In "The Lecture Works, and It Always Has," Collin Garbarino, a history professor, expresses his annoyance with critics of a time-tested educational tool:
It’s not the lecture; it’s the lecturers. .... Why don’t students develop a passion for the material? Probably their teachers don’t demonstrate a passion. Curiosity and excitement are contagious, even in a lecture.

Of course most bad lecturers aren’t lazy or disengaged. They just haven’t been taught what a good lecture looks like. They do not understand fundamental principles of rhetoric and public speaking. Some teachers know what a good lecture looks like, but they do not have the time or energy to actually create a good lecture. .... Excellent lectures take time. Sometimes there’s just no time.

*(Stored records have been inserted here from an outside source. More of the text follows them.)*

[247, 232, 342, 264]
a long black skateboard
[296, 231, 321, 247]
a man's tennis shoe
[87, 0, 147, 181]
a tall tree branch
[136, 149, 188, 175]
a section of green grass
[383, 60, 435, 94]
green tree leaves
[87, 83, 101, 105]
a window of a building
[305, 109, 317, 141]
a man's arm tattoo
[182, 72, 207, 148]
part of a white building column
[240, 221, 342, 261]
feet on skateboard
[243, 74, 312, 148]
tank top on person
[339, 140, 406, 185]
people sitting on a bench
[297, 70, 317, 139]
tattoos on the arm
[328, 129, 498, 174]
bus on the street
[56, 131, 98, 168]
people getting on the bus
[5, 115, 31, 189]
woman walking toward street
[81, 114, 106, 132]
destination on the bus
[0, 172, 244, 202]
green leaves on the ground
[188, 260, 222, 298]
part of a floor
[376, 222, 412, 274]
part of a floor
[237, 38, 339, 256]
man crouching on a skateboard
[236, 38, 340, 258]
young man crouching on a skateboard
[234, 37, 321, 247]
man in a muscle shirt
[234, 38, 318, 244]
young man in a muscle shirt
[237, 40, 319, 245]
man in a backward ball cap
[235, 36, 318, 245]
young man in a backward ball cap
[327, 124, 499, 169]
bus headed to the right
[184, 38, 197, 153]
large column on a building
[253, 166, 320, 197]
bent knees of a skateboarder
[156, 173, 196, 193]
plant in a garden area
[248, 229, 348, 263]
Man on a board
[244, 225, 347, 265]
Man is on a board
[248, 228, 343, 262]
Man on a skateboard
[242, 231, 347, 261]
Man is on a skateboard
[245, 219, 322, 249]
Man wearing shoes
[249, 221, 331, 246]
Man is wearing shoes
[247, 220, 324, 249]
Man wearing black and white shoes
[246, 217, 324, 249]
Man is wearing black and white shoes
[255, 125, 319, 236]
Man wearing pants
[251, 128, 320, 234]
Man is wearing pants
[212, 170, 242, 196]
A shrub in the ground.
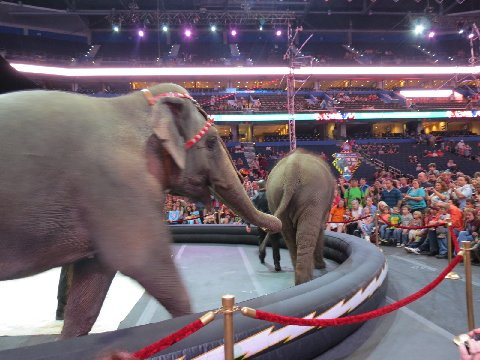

Can we please stop blaming the lecture? I’m the first to admit that not all lectures are good. But that’s true of all media. Not all books are good. Not all blog posts are good. Probably most books published last year were not worth reading. Certainly most blog posts written last year were not worth reading. Even though most lectures might be bad, it doesn’t mean that the lecture itself is to blame. For most content areas, the lecture remains the best medium for educating a large group. .... [more]
And the best method for small groups, Garbarino agrees, is the seminar/discussion group, assuming the students know enough to question and discuss — they have done the reading.

It seems to me that the observations above apply equally to sermons. Sermons are essentially lectures. If they are boring, the problem is probably the preacher.